How does it work? The @EnableOAuth2Sso
annotation pulls in
spring-cloud-starter-security
(which you could do manually in a
traditional app), and that in turn triggers some autoconfiguration for
a ZuulFilter
, which itself is activated because Zuul is on the
classpath (via @EnableZuulProxy
). The
filter
just extracts an access token from the currently authenticated user,
and puts it in a request header for the downstream requests.
Spring Boot does not create an OAuth2RestOperations automatically which is needed for refresh_token . In that case you need to create your own
OAuth2RestOperations so OAuth2TokenRelayFilter can refresh the token if needed.
|
Resource Server Token Relay
If your app has @EnableResourceServer
you might want to relay the
incoming token downstream to other services. If you use a
RestTemplate
to contact the downstream services then this is just a
matter of how to create the template with the right context.
If your service uses UserInfoTokenServices
to authenticate incoming
tokens (i.e. it is using the security.oauth2.user-info-uri
configuration), then you can simply create an OAuth2RestTemplate
using an autowired OAuth2ClientContext
(it will be populated by the
authentication process before it hits the backend code). Equivalently
(with Spring Boot 1.4), you could inject a
UserInfoRestTemplateFactory
and grab its OAuth2RestTemplate
in
your configuration. For example:
@Bean
public OAuth2RestTemplate restTemplate(UserInfoRestTemplateFactory factory) {
return factory.getUserInfoRestTemplate();
}
This rest template will then have the same OAuth2ClientContext
(request-scoped) that is used by the authentication filter, so you can
use it to send requests with the same access token.
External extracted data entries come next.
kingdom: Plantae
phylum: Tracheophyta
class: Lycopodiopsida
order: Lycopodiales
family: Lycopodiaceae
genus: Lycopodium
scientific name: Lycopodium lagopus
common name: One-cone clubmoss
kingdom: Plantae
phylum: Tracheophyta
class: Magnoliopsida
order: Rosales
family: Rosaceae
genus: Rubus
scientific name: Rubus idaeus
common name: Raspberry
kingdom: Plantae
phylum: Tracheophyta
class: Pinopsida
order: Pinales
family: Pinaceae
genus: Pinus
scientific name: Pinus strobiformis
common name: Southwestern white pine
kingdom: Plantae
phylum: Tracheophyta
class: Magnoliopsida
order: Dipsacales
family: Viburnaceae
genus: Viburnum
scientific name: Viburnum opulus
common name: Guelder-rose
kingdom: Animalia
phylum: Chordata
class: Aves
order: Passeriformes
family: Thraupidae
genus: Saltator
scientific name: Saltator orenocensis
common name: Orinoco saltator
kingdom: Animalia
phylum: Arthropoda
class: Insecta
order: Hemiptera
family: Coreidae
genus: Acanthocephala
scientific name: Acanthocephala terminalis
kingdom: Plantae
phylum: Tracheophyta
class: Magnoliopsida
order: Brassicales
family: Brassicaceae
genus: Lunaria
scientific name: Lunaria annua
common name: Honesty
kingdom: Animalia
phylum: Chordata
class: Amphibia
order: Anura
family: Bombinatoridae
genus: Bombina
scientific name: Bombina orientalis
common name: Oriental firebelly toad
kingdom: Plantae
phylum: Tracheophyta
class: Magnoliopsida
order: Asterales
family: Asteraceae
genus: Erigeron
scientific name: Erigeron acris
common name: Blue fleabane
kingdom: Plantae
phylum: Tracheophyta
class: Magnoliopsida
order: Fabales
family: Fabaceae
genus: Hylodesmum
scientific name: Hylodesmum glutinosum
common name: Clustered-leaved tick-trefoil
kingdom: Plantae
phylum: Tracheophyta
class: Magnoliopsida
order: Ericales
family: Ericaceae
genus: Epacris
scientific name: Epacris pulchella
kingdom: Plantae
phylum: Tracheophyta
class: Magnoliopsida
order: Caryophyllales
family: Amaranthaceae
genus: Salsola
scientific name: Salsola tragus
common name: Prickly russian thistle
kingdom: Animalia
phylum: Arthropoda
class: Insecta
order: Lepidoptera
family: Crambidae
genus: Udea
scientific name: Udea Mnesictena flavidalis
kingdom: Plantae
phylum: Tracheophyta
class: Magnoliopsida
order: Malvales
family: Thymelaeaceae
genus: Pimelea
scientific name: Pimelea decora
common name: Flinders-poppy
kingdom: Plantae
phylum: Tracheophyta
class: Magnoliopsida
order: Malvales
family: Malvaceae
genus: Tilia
If your app is not using UserInfoTokenServices
but is still a client
(i.e. it declares @EnableOAuth2Client
or @EnableOAuth2Sso
), then
with Spring Security Cloud any OAuth2RestOperations
that the user
creates from an @Autowired
OAuth2Context
will also forward
tokens. This feature is implemented by default as an MVC handler
interceptor, so it only works in Spring MVC. If you are not using MVC
you could use a custom filter or AOP interceptor wrapping an
AccessTokenContextRelay
to provide the same feature.
Here’s a basic example showing the use of an autowired rest template created elsewhere ("foo.com" is a Resource Server accepting the same tokens as the surrounding app):
@Autowired
private OAuth2RestOperations restTemplate;
@RequestMapping("/relay")
public String relay() {
ResponseEntity<String> response =
restTemplate.getForEntity("https://foo.com/bar", String.class);
return "Success! (" + response.getBody() + ")";
}
If you don’t want to forward tokens (and that is a valid
choice, since you might want to act as yourself, rather than the
client that sent you the token), then you only need to create your own
OAuth2Context
instead of autowiring the default one.
Feign clients will also pick up an interceptor that uses the
OAuth2ClientContext
if it is available, so they should also do a
token relay anywhere where a RestTemplate
would.
Configuring Authentication Downstream of a Zuul Proxy
You can control the authorization behaviour downstream of an
@EnableZuulProxy
through the proxy.auth.*
settings. Example:
proxy:
auth:
routes:
customers: oauth2
stores: passthru
recommendations: none
In this example the "customers" service gets an OAuth2 token relay, the "stores" service gets a passthrough (the authorization header is just passed downstream), and the "recommendations" service has its authorization header removed. The default behaviour is to do a token relay if there is a token available, and passthru otherwise.
See ProxyAuthenticationProperties for full details.